# Request:
Count the lines in the entries below that contain the word "database". How many are there? Reply with the number alone.

◆ ◆ ◆ ◆ ◆ ◆ ◆

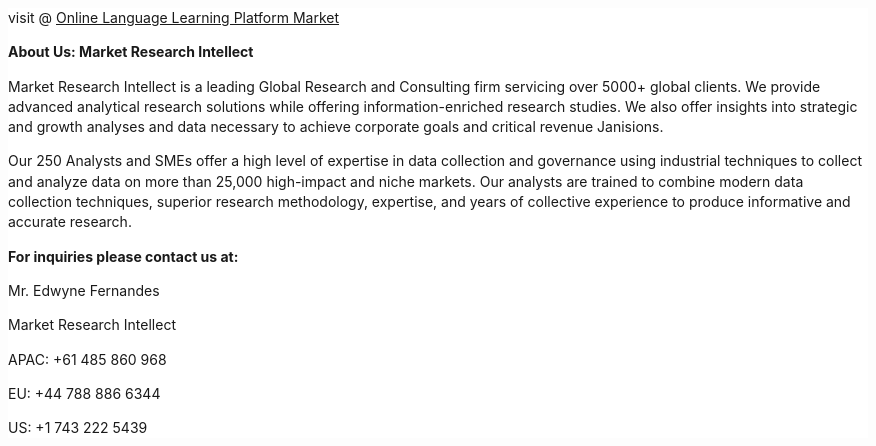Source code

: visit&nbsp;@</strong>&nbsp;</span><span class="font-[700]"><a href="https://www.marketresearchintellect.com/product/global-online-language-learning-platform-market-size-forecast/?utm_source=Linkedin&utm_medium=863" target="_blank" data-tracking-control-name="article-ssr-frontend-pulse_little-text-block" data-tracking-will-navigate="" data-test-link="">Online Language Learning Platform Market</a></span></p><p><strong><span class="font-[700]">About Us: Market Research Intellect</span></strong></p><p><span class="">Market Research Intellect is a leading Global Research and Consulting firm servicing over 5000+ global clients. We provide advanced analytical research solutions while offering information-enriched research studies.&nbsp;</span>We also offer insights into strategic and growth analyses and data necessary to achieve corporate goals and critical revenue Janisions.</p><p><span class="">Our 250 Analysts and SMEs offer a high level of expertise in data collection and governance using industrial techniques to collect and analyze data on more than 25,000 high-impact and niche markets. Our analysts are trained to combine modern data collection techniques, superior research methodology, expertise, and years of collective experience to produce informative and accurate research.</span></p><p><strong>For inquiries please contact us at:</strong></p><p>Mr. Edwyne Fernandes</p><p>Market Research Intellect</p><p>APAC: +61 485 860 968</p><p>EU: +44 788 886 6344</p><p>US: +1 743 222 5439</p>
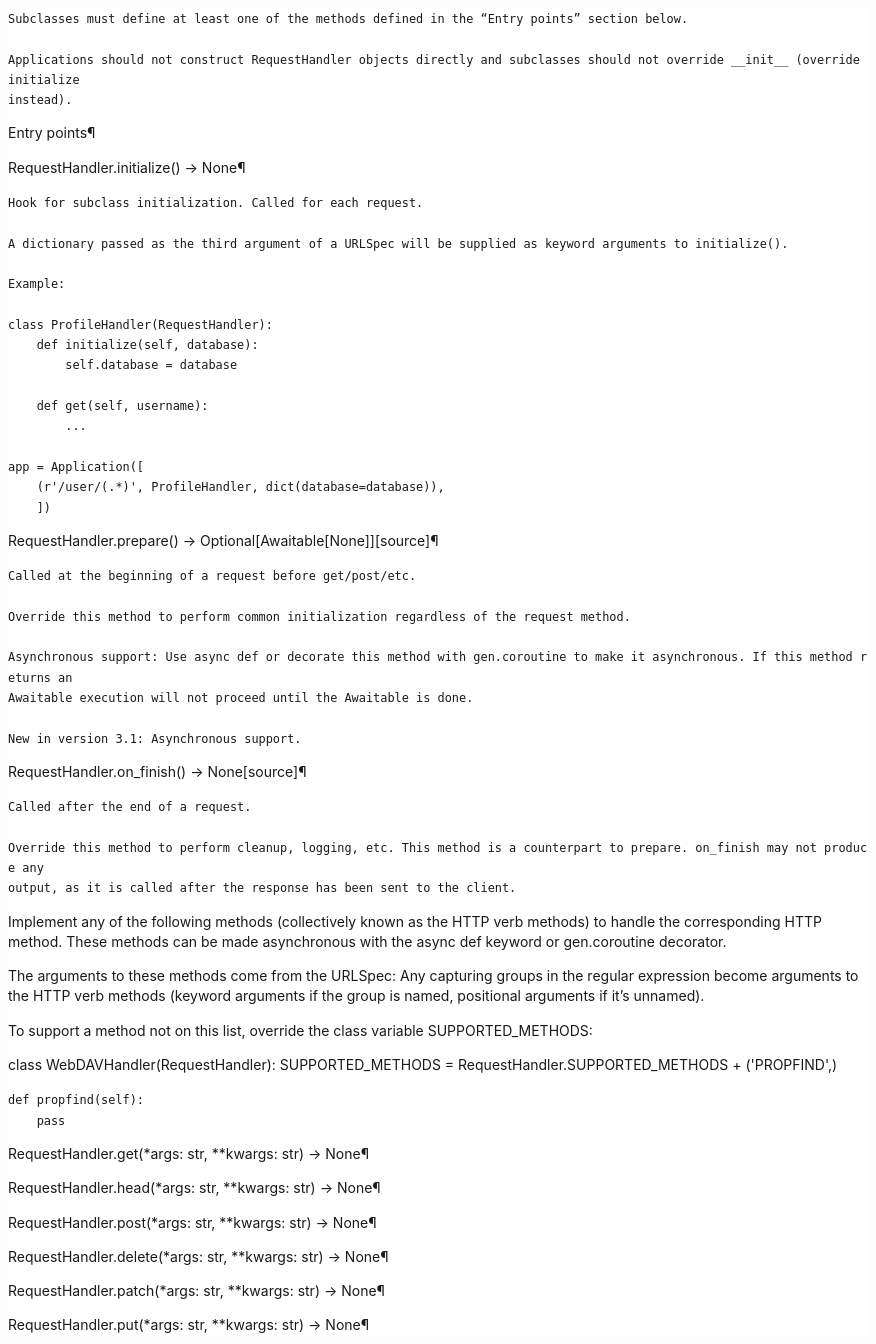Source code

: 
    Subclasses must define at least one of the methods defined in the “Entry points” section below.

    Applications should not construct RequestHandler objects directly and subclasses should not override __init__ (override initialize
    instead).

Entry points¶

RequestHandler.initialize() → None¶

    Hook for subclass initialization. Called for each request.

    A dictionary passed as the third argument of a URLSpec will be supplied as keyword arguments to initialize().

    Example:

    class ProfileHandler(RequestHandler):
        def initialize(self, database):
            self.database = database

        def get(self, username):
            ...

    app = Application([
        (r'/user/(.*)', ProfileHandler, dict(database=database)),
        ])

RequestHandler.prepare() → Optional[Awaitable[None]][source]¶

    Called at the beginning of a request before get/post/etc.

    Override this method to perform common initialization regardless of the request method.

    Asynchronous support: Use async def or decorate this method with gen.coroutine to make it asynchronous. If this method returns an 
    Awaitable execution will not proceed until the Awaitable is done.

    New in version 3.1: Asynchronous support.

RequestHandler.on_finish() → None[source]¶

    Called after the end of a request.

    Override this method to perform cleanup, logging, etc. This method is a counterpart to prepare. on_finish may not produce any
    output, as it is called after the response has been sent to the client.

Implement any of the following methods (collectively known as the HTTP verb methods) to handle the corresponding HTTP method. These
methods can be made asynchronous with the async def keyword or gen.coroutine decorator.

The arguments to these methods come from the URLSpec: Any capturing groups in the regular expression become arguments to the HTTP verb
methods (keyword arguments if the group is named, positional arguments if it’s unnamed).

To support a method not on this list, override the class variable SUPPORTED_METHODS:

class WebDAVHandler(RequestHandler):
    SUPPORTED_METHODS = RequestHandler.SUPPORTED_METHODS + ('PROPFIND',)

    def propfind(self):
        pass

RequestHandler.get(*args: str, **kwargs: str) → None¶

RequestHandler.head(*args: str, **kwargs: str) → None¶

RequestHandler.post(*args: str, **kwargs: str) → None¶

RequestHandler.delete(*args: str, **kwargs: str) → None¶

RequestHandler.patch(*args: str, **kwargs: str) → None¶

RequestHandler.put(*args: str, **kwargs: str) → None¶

◆ ◆ ◆ ◆ ◆ ◆ ◆

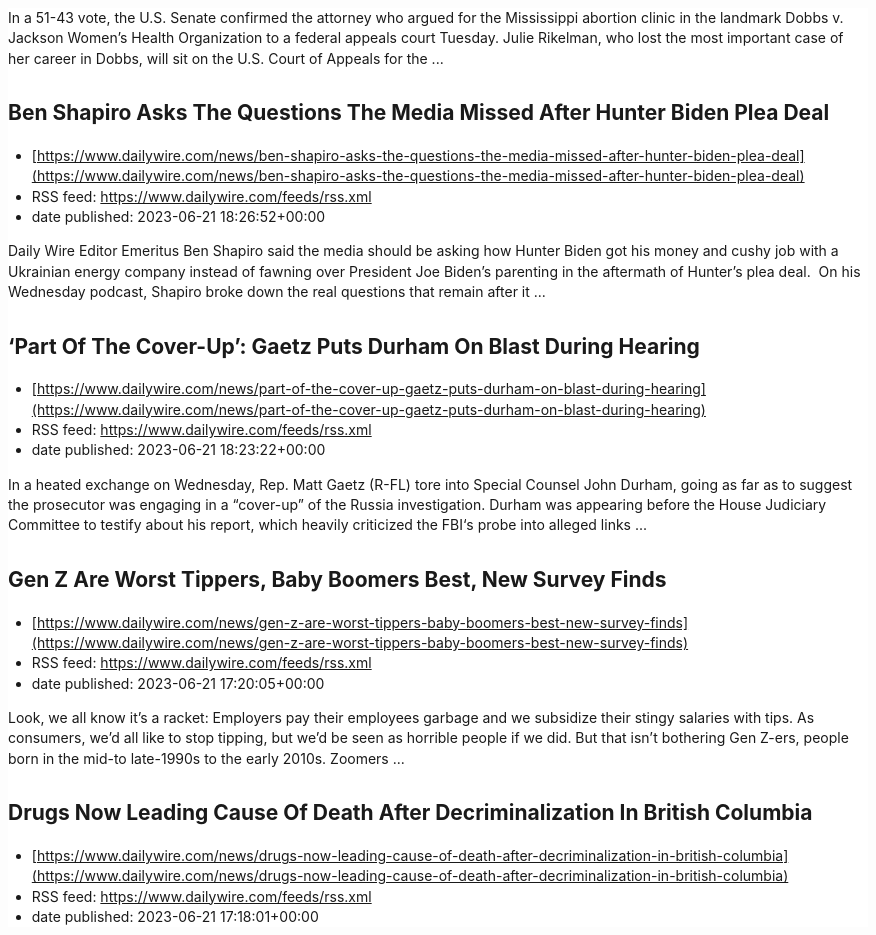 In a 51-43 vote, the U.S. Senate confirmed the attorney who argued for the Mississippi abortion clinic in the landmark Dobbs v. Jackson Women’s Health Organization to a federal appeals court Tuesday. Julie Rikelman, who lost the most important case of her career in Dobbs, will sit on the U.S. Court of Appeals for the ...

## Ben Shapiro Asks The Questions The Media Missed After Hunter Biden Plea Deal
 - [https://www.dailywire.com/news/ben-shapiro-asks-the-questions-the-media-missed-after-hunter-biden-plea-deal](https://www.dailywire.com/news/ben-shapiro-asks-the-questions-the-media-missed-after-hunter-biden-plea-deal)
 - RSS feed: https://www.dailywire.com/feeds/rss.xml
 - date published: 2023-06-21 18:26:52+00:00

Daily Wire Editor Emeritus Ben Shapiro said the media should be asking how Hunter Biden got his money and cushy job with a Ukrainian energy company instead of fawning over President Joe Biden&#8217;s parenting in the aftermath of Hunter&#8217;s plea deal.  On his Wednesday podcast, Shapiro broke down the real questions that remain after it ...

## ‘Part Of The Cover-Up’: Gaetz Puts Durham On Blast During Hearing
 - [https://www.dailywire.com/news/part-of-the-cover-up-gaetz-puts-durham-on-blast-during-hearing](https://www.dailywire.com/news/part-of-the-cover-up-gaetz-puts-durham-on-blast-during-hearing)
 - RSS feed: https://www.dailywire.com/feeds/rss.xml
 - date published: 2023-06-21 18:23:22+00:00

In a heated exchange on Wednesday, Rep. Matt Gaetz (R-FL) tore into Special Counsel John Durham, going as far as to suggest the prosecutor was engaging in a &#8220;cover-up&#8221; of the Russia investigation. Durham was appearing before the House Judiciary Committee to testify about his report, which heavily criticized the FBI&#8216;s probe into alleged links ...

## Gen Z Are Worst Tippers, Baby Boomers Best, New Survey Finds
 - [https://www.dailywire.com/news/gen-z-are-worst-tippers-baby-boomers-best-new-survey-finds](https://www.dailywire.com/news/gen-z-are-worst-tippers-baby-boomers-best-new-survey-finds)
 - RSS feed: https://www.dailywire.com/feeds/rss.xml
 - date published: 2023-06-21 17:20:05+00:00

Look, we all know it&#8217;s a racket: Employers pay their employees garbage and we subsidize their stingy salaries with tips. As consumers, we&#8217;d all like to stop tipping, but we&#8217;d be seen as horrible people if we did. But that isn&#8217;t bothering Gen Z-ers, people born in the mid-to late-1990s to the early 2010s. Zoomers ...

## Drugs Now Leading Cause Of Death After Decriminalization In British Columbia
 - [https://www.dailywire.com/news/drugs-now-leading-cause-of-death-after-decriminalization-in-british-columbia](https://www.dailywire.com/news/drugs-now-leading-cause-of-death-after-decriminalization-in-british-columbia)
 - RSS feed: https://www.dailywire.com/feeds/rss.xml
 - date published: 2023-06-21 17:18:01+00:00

◆ ◆ ◆ ◆ ◆ ◆ ◆

# Response:
3